Copy the listing below word for word, leaving out the pictures.

Collected data entries
**********
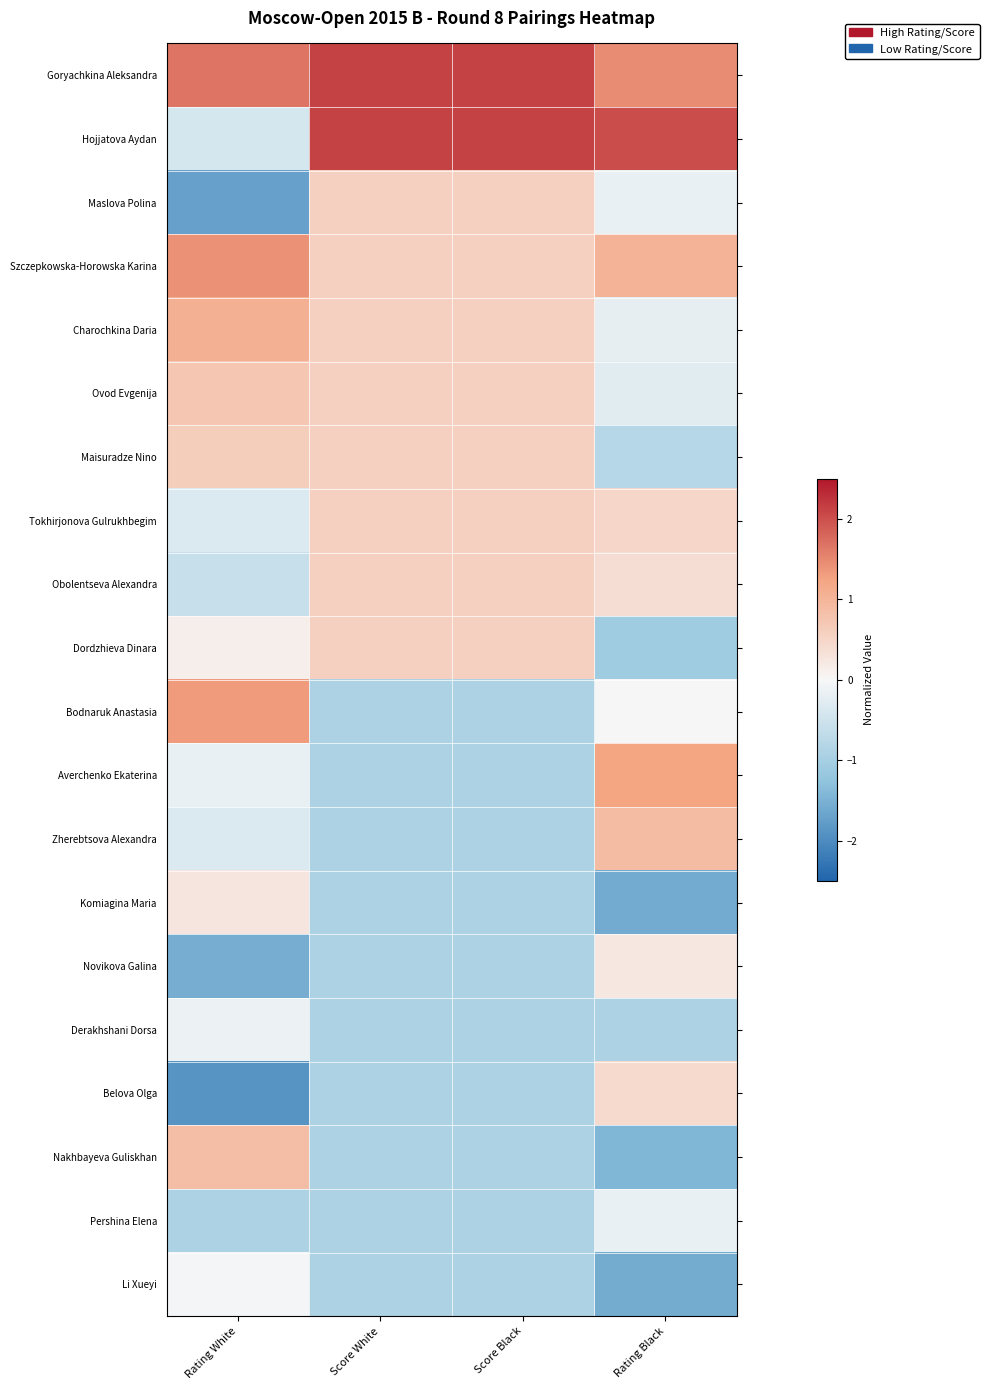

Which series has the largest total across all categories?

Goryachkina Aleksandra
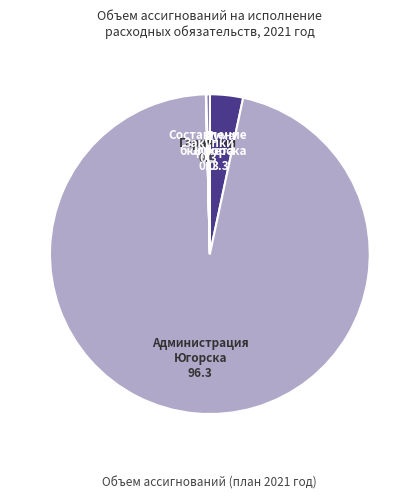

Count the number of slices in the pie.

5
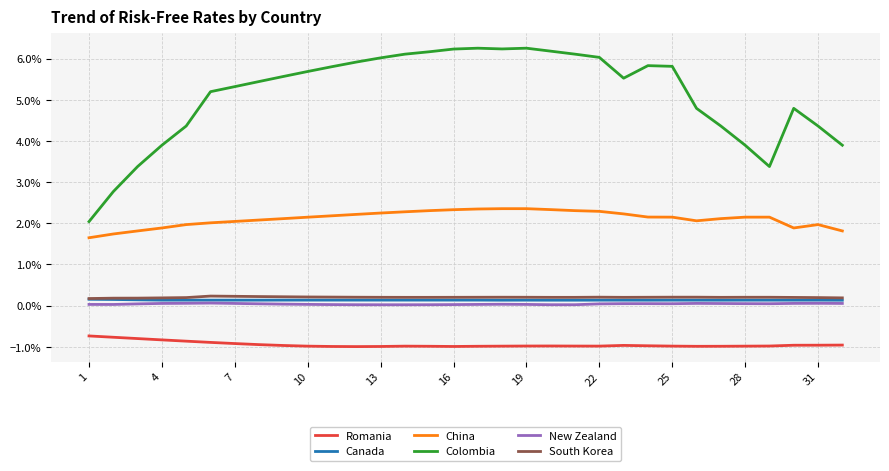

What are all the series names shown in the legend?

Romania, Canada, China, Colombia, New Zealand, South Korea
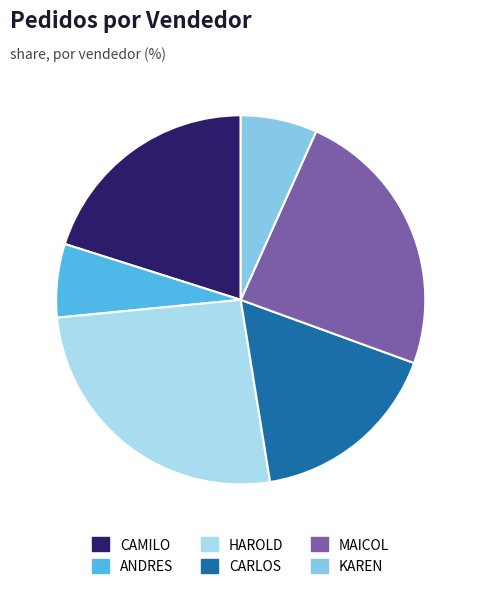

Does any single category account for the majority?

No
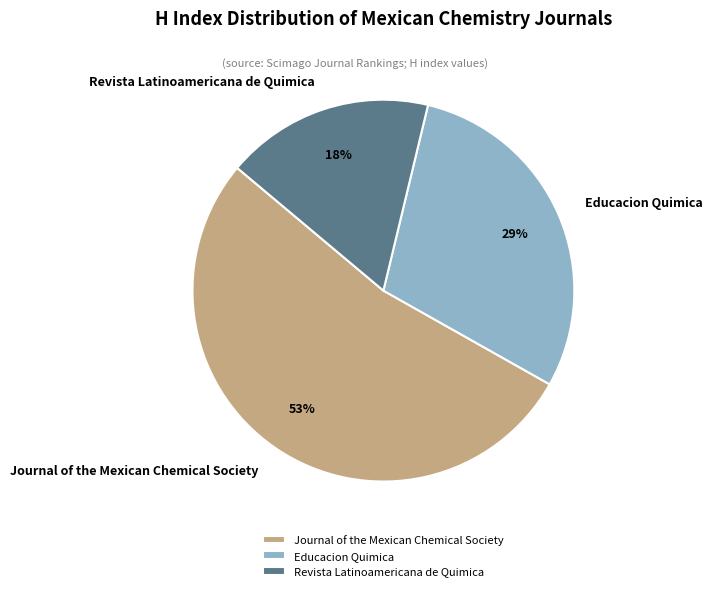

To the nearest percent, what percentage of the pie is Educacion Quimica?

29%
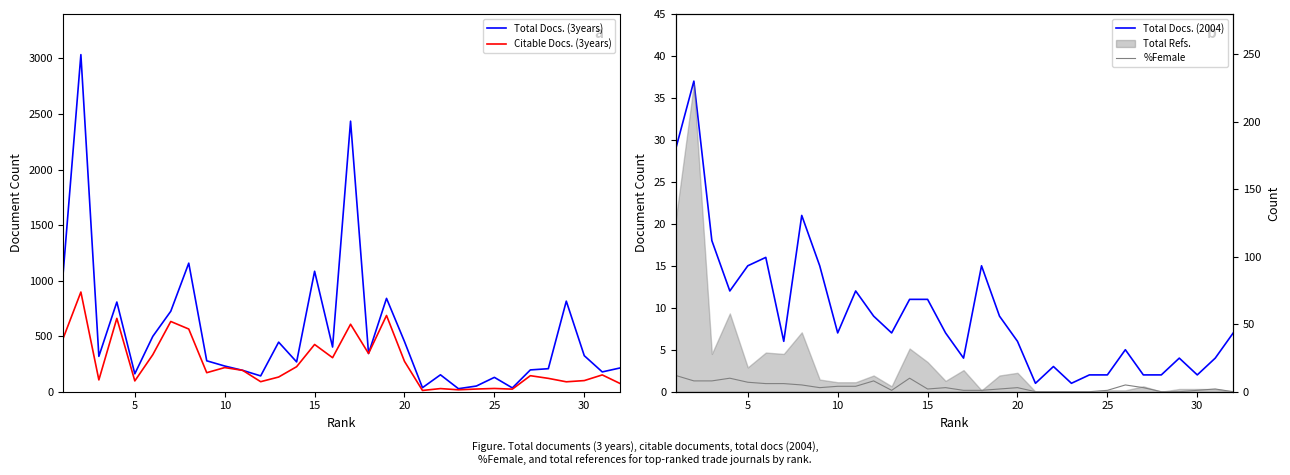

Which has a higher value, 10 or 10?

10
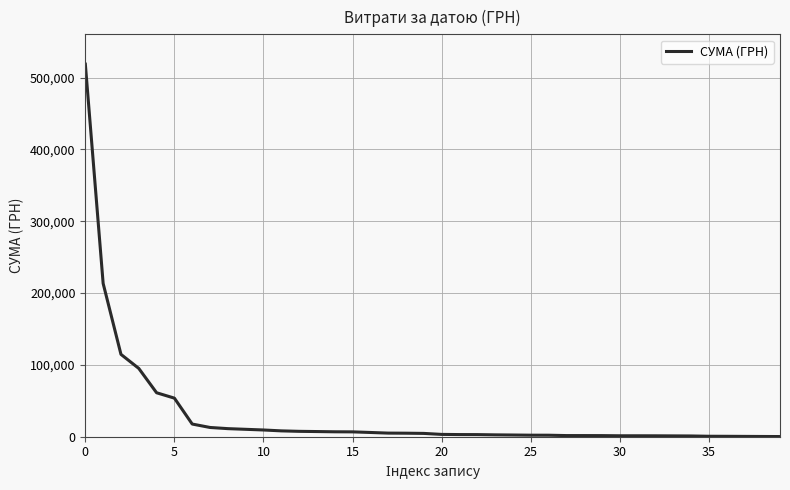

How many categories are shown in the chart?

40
**********
▶ [Task answer]
Which series has the largest total across all categories?

Goryachkina Aleksandra

Count the number of slices in the pie.

5

What are all the series names shown in the legend?

Romania, Canada, China, Colombia, New Zealand, South Korea

Does any single category account for the majority?

No

To the nearest percent, what percentage of the pie is Educacion Quimica?

29%

Which has a higher value, 10 or 10?

10

How many categories are shown in the chart?

40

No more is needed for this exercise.